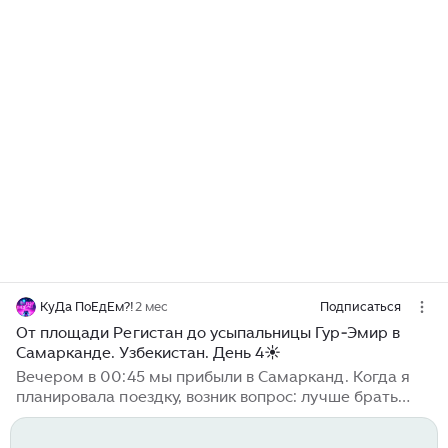
КуДа ПоЕдЕм?!
2 мес
Подписаться
От площади Регистан до усыпальницы Гур‑Эмир в
Самарканде. Узбекистан. День 4☀️
Вечером в 00:45 мы прибыли в Самарканд. Когда я
планировала поездку, возник вопрос: лучше брать
поезд, который прибудет поздно вечером или
который будет выезжать рано утром?! Пришла к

• TRY IT:
Please return every line of the records above that contains the word "который".

• COMPLETED EXERCISE:
поезд, который прибудет поздно вечером или
который будет выезжать рано утром?! Пришла к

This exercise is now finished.